- Opening Delimiter -

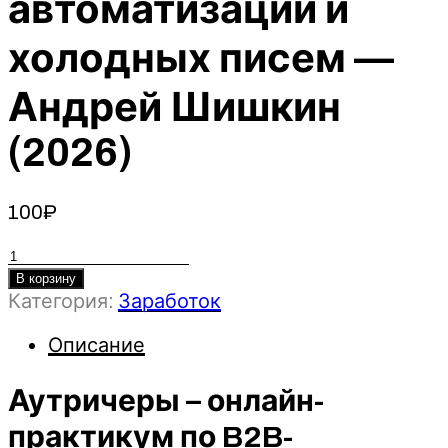
автоматизаций и
холодных писем —
Андрей Шишкин
(2026)
100
₽
Количество
товара
В корзину
Категория:
Заработок
Аутричеры
–
Описание
онлайн-
практикум
Аутричеры – онлайн-
по
B2B-
практикум по B2B-
лидогенерации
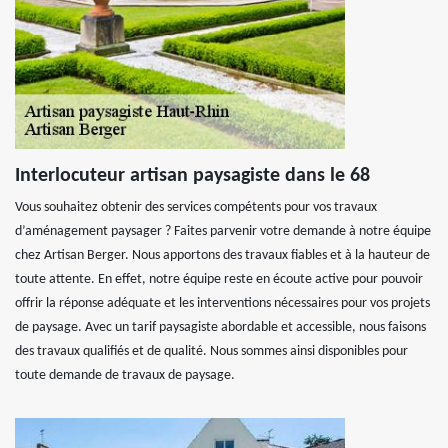
Interlocuteur artisan paysagiste dans le 68
Vous souhaitez obtenir des services compétents pour vos travaux
d’aménagement paysager ? Faites parvenir votre demande à notre équipe
chez Artisan Berger. Nous apportons des travaux fiables et à la hauteur de
toute attente. En effet, notre équipe reste en écoute active pour pouvoir
offrir la réponse adéquate et les interventions nécessaires pour vos projets
de paysage. Avec un tarif paysagiste abordable et accessible, nous faisons
des travaux qualifiés et de qualité. Nous sommes ainsi disponibles pour
toute demande de travaux de paysage.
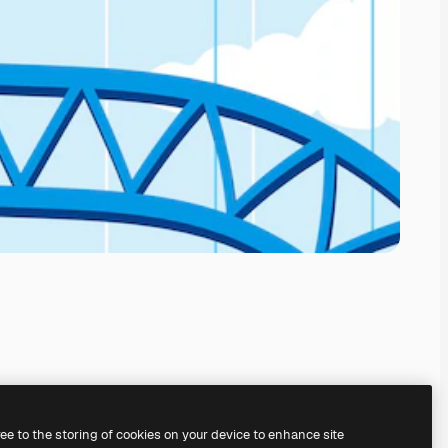
ree to the storing of cookies on your device to enhance site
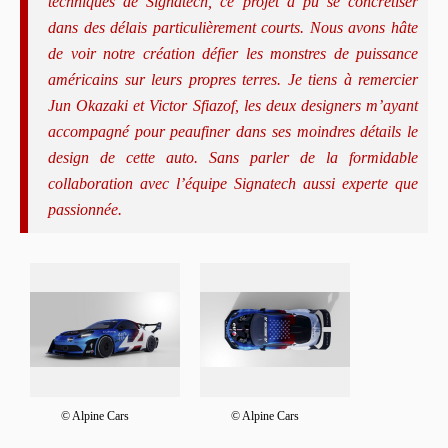
techniques de Signatech, ce projet a pu se concrétiser
dans des délais particulièrement courts. Nous avons hâte
de voir notre création défier les monstres de puissance
américains sur leurs propres terres. Je tiens à remercier
Jun Okazaki et Victor Sfiazof, les deux designers m’ayant
accompagné pour peaufiner dans ses moindres détails le
design de cette auto. Sans parler de la formidable
collaboration avec l’équipe Signatech aussi experte que
passionnée.
© Alpine Cars
© Alpine Cars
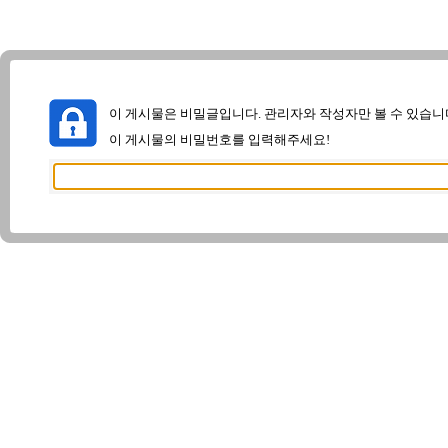
이 게시물은 비밀글입니다. 관리자와 작성자만 볼 수 있습니
이 게시물의 비밀번호를 입력해주세요!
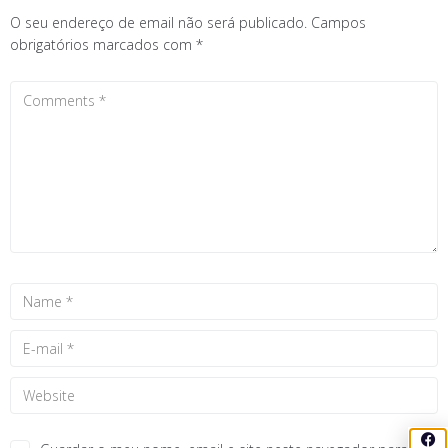
O seu endereço de email não será publicado.
Campos
obrigatórios marcados com
*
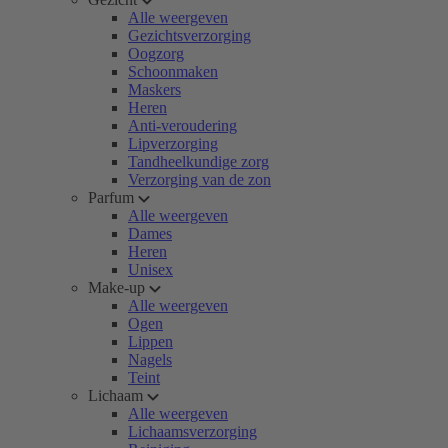
Alle weergeven
Gezichtsverzorging
Oogzorg
Schoonmaken
Maskers
Heren
Anti-veroudering
Lipverzorging
Tandheelkundige zorg
Verzorging van de zon
Parfum
Alle weergeven
Dames
Heren
Unisex
Make-up
Alle weergeven
Ogen
Lippen
Nagels
Teint
Lichaam
Alle weergeven
Lichaamsverzorging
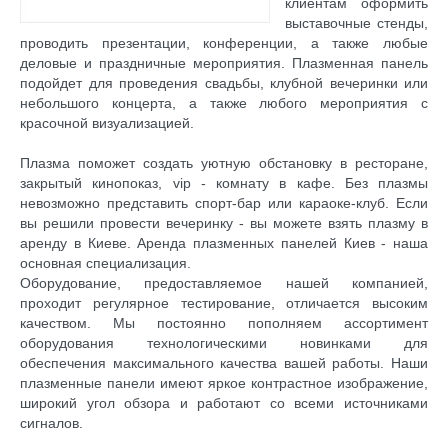
клиентам оформить
выставочные стенды,
проводить презентации, конференции, а также любые
деловые и праздничные мероприятия. Плазменная панель
подойдет для проведения свадьбы, клубной вечеринки или
небольшого концерта, а также любого мероприятия с
красочной визуализацией.
Плазма поможет создать уютную обстановку в ресторане,
закрытый кинопоказ, vip - комнату в кафе. Без плазмы
невозможно представить спорт-бар или караоке-клуб. Если
вы решили провести вечеринку - вы можете взять плазму в
аренду в Киеве. Аренда плазменных панелей Киев - наша
основная специализация.
Оборудование, предоставляемое нашей компанией,
проходит регулярное тестирование, отличается высоким
качеством. Мы постоянно пополняем ассортимент
оборудования технологическими новинками для
обеспечения максимального качества вашей работы. Наши
плазменные панели имеют яркое контрастное изображение,
широкий угол обзора и работают со всеми источниками
сигналов.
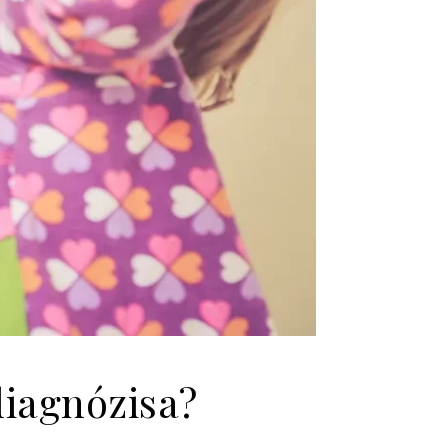
iagnózisa?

- Closing Delimiter -

» **What this task involves**:
Leave the pictures out and reproduce every record above exactly.

» **Response below**:
автоматизаций и
холодных писем —
Андрей Шишкин
(2026)
100
₽
Количество
товара
В корзину
Категория:
Заработок
Аутричеры
–
Описание
онлайн-
практикум
Аутричеры – онлайн-
по
B2B-
практикум по B2B-
лидогенерации
Interlocuteur artisan paysagiste dans le 68
Vous souhaitez obtenir des services compétents pour vos travaux
d’aménagement paysager ? Faites parvenir votre demande à notre équipe
chez Artisan Berger. Nous apportons des travaux fiables et à la hauteur de
toute attente. En effet, notre équipe reste en écoute active pour pouvoir
offrir la réponse adéquate et les interventions nécessaires pour vos projets
de paysage. Avec un tarif paysagiste abordable et accessible, nous faisons
des travaux qualifiés et de qualité. Nous sommes ainsi disponibles pour
toute demande de travaux de paysage.
ree to the storing of cookies on your device to enhance site
techniques de Signatech, ce projet a pu se concrétiser
dans des délais particulièrement courts. Nous avons hâte
de voir notre création défier les monstres de puissance
américains sur leurs propres terres. Je tiens à remercier
Jun Okazaki et Victor Sfiazof, les deux designers m’ayant
accompagné pour peaufiner dans ses moindres détails le
design de cette auto. Sans parler de la formidable
collaboration avec l’équipe Signatech aussi experte que
passionnée.
© Alpine Cars
© Alpine Cars
이 게시물은 비밀글입니다. 관리자와 작성자만 볼 수 있습니
이 게시물의 비밀번호를 입력해주세요!
O seu endereço de email não será publicado.
Campos
obrigatórios marcados com
*
Alle weergeven
Gezichtsverzorging
Oogzorg
Schoonmaken
Maskers
Heren
Anti-veroudering
Lipverzorging
Tandheelkundige zorg
Verzorging van de zon
Parfum
Alle weergeven
Dames
Heren
Unisex
Make-up
Alle weergeven
Ogen
Lippen
Nagels
Teint
Lichaam
Alle weergeven
Lichaamsverzorging
клиентам оформить
выставочные стенды,
проводить презентации, конференции, а также любые
деловые и праздничные мероприятия. Плазменная панель
подойдет для проведения свадьбы, клубной вечеринки или
небольшого концерта, а также любого мероприятия с
красочной визуализацией.
Плазма поможет создать уютную обстановку в ресторане,
закрытый кинопоказ, vip - комнату в кафе. Без плазмы
невозможно представить спорт-бар или караоке-клуб. Если
вы решили провести вечеринку - вы можете взять плазму в
аренду в Киеве. Аренда плазменных панелей Киев - наша
основная специализация.
Оборудование, предоставляемое нашей компанией,
проходит регулярное тестирование, отличается высоким
качеством. Мы постоянно пополняем ассортимент
оборудования технологическими новинками для
обеспечения максимального качества вашей работы. Наши
плазменные панели имеют яркое контрастное изображение,
широкий угол обзора и работают со всеми источниками
сигналов.
iagnózisa?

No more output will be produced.